Macon, color rising in his face, turned on his friend.
But before he could argue, Samuel said, "You are losing control of that slave, Macon. I see it, and the other slaves see it, too. They know he steals chickens from you just like you know it . . . and he takes whatever else he pleases, too, I have no doubt. He sleeps when he should work. The slave quarters rumble with rumors that he will run away, but you don't hear those rumors because you choose to close your ears to them."
Samuel brushed off Macon's blustered denial.
"Use your head, man," Samuel said. "You have two advantageous opportunities laid out before you. Do you know who this John Hull is? He's the fool farmer who bought Pace Williamson's slave that can read. Sell Caleb to him, but don't give him a receipt. That way you can insist the purchase never was completed and refuse to allow Caleb to go with him."
"Get the money for Caleb, and keep him, too?" Macon asked.
"Show your slaves that no one can outsmart you."
Macon Waymon furrowed his brow thoughtfully and rubbed his hand across his jaw. "Caleb is a valuable slave, Mister Hull," he said to John.
"I am prepared to give you a fair price for him," John said.
"Well, now, in my estimation, seven hundred dollars would be a fair price."
John gasped. "Seven hundred dollars?
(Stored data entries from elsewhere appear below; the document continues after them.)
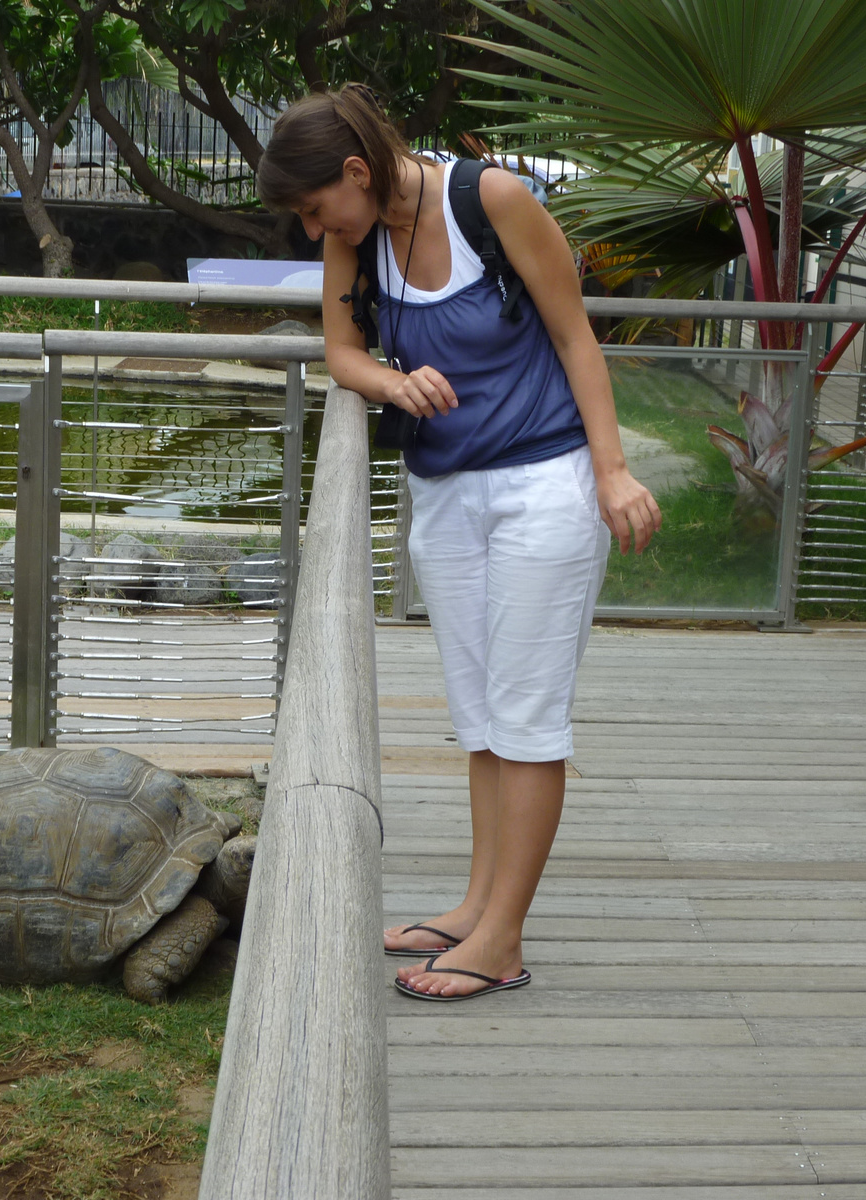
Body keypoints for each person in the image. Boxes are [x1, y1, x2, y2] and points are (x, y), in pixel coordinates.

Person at [256, 86, 661, 1001]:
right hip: (446, 497)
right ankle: (476, 909)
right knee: (482, 721)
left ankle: (503, 941)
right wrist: (393, 388)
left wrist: (612, 472)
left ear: (357, 171)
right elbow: (341, 351)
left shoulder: (495, 201)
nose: (314, 226)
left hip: (543, 489)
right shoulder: (353, 241)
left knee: (527, 723)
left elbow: (575, 338)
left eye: (317, 207)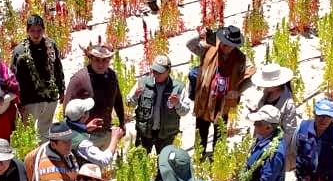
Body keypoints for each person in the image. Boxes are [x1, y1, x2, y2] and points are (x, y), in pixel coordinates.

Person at [191, 25, 254, 158]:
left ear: (235, 45)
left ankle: (217, 159)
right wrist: (200, 36)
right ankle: (199, 156)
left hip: (223, 103)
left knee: (220, 133)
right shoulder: (210, 48)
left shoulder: (241, 59)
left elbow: (252, 75)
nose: (224, 46)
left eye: (228, 45)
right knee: (200, 132)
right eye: (224, 43)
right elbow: (190, 45)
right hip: (204, 100)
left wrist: (239, 91)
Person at [11, 14, 65, 140]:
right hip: (29, 100)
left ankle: (42, 156)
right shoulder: (20, 51)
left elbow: (58, 68)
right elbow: (14, 77)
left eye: (39, 30)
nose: (36, 34)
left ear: (44, 30)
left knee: (45, 131)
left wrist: (62, 89)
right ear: (27, 31)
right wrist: (18, 100)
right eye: (32, 31)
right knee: (27, 133)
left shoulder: (51, 46)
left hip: (50, 97)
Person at [63, 43, 126, 150]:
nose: (101, 64)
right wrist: (80, 130)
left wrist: (122, 122)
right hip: (86, 136)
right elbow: (67, 111)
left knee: (103, 164)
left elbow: (117, 100)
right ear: (90, 59)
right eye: (97, 60)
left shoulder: (111, 76)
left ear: (110, 59)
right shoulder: (79, 79)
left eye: (105, 60)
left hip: (106, 132)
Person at [127, 55, 192, 154]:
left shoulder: (178, 88)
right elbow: (129, 103)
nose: (156, 74)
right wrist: (135, 96)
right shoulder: (142, 83)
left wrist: (177, 104)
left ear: (168, 71)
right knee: (140, 161)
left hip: (166, 135)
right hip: (145, 132)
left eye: (159, 72)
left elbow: (185, 111)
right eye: (154, 71)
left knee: (164, 164)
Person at [251, 63, 299, 169]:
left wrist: (276, 148)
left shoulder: (288, 103)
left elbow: (289, 130)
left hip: (274, 146)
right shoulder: (267, 94)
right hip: (261, 138)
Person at [63, 99, 125, 167]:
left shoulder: (64, 123)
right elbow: (104, 160)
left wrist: (85, 128)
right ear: (83, 116)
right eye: (88, 111)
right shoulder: (81, 143)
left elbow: (73, 130)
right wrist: (115, 138)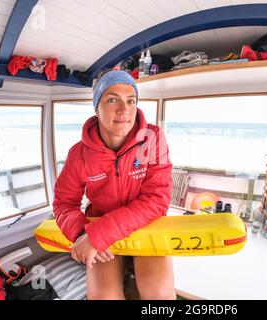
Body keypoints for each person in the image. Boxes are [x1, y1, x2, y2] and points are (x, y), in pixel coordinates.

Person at [52, 70, 175, 300]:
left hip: (146, 225)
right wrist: (81, 234)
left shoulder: (151, 138)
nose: (124, 110)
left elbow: (157, 199)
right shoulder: (79, 154)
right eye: (112, 99)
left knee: (158, 292)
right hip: (99, 228)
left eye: (131, 101)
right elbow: (63, 203)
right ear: (96, 108)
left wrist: (97, 236)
That is much more than I anticipated."
"As I say, Caleb is a valuable slave."
Macon glanced over at Samuel Shaw, who stood off to the side in the shade of the magnolia tree.
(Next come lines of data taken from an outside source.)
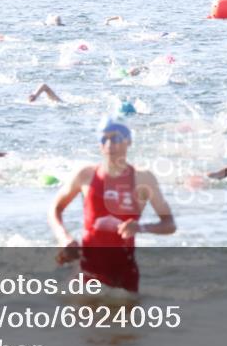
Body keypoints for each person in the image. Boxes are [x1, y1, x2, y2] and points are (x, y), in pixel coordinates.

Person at [48, 118, 176, 293]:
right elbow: (55, 209)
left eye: (115, 138)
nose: (109, 145)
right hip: (86, 268)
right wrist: (64, 238)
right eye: (104, 139)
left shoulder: (143, 178)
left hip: (123, 272)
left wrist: (141, 227)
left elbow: (169, 224)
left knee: (124, 318)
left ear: (128, 141)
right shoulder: (86, 174)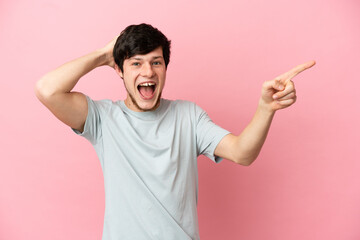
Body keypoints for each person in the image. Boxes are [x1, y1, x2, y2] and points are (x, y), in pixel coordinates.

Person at [35, 23, 315, 240]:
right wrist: (104, 55)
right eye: (136, 63)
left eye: (156, 62)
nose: (148, 71)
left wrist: (266, 107)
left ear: (165, 68)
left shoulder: (188, 116)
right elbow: (47, 90)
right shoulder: (103, 118)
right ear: (119, 70)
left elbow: (242, 153)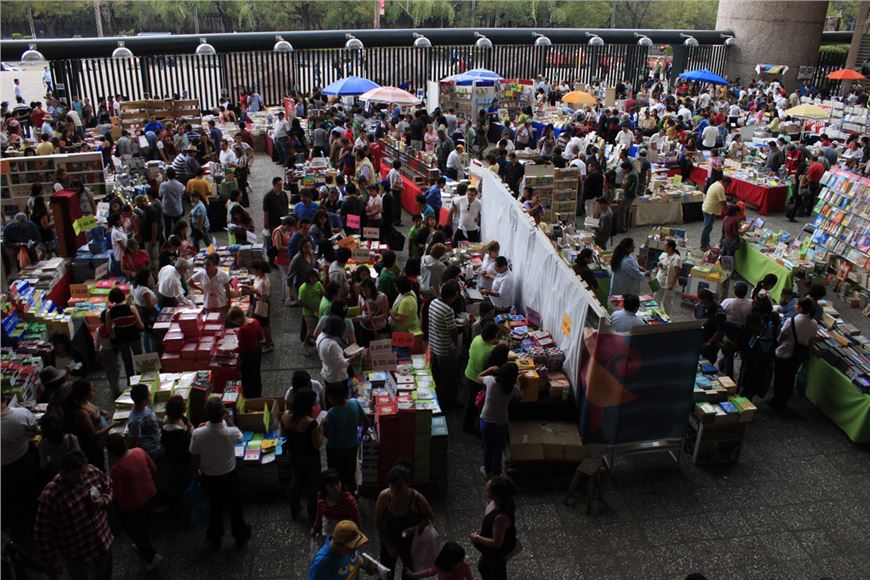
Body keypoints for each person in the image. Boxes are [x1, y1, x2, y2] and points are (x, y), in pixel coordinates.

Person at [34, 450, 114, 580]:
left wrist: (103, 500)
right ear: (63, 473)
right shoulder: (50, 496)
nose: (82, 478)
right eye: (76, 475)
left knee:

"What amount did you have in mind?" Macon asked.
"Well, I didn't know," John said. "I thought perhaps three hundred."
"Three hundred!" Macon exclaimed. "Even five hundred would be too little for such a one as he."
John Hull shook his head. For several minutes he said nothing.
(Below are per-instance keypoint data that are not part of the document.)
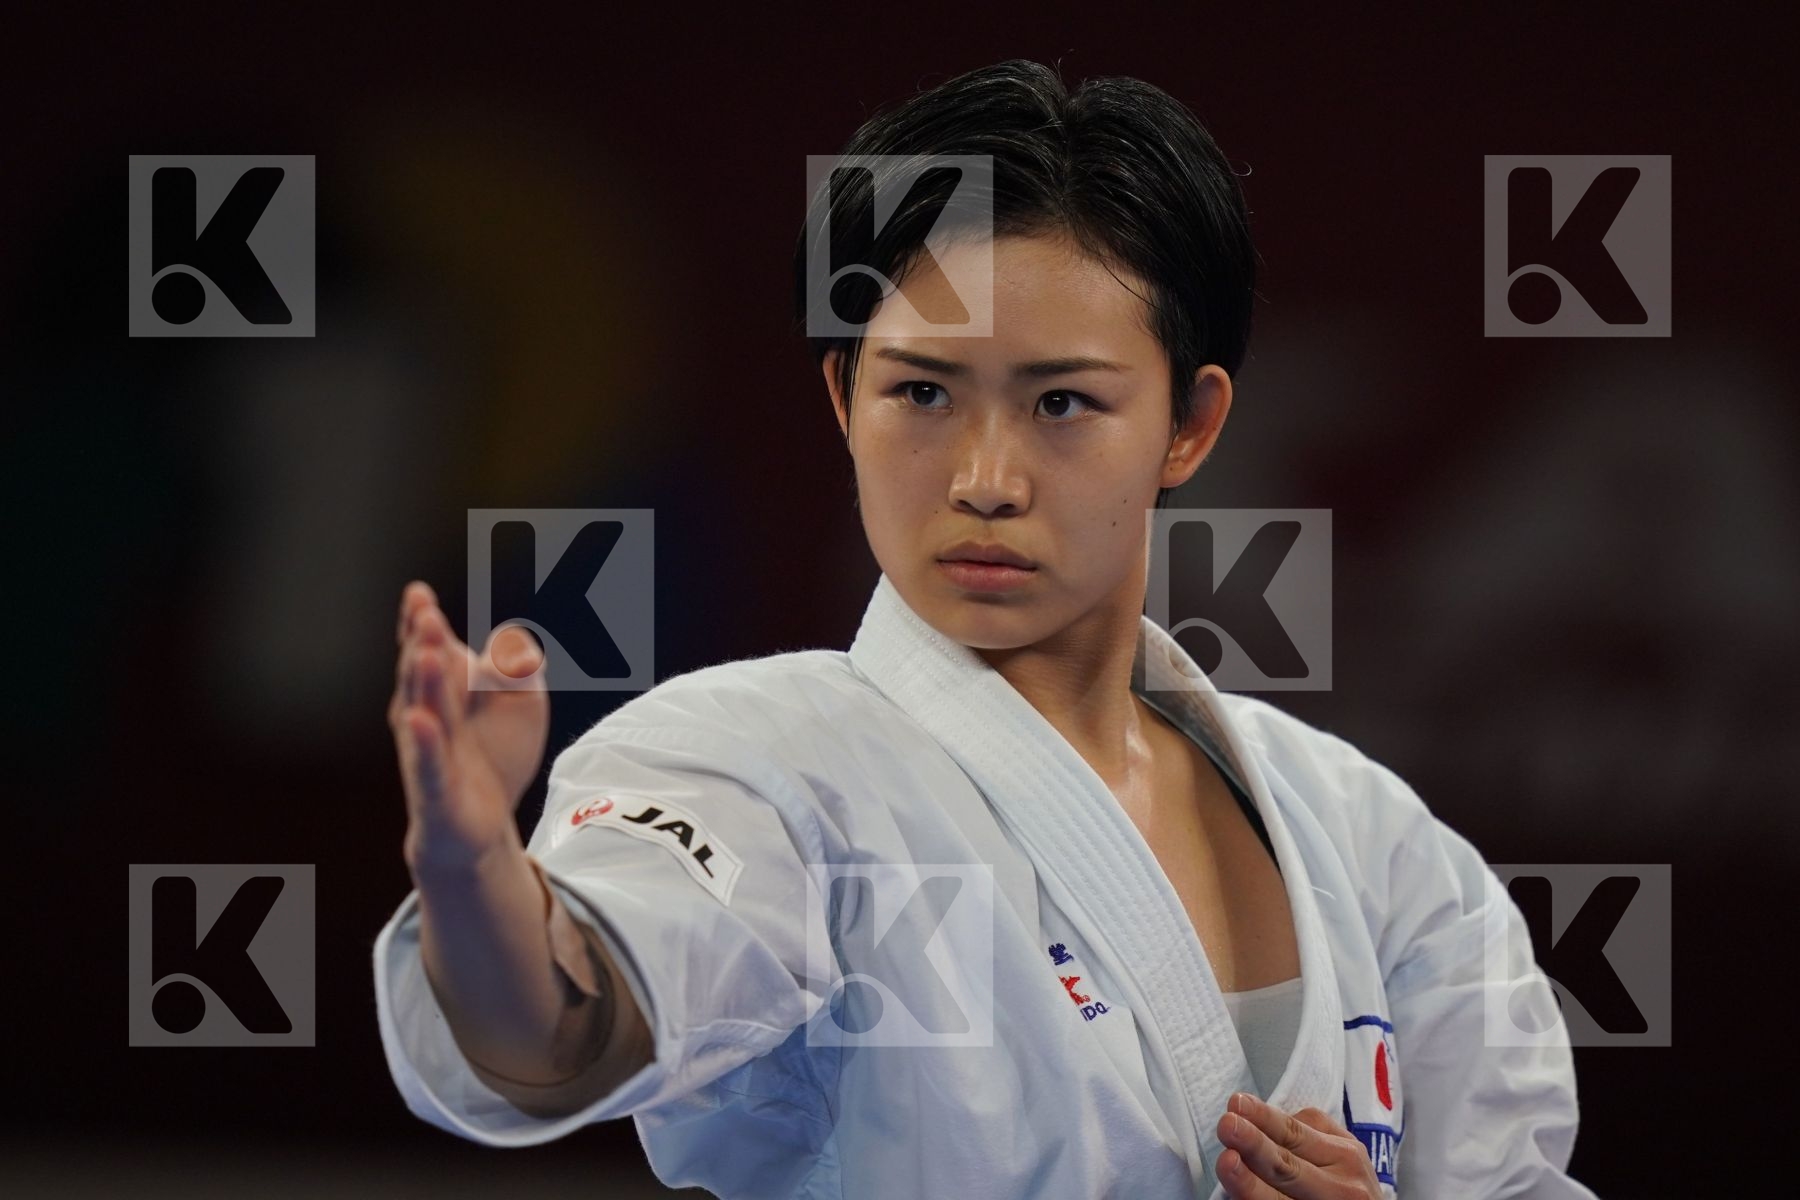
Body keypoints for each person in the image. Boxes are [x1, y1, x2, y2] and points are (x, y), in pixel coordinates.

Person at [373, 59, 1597, 1199]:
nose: (986, 479)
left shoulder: (1380, 851)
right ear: (846, 400)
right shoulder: (761, 763)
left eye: (1063, 401)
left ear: (1190, 423)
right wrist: (477, 880)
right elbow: (557, 1035)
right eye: (921, 393)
"I can give you four hundred right now," John finally offered.
Macon sneaked another look at Samuel.
"Four hundred fifty," Macon said. "Not one dollar less."
John took his purse from his vest pocket. Carefully he counted out four hundred and fifty dollars, which he handed to Macon Waymon.
"Thank you kindly, sir," Macon said to John. "Go on down to the slave quarters. I shall get the receipt ready and meet you there shortly."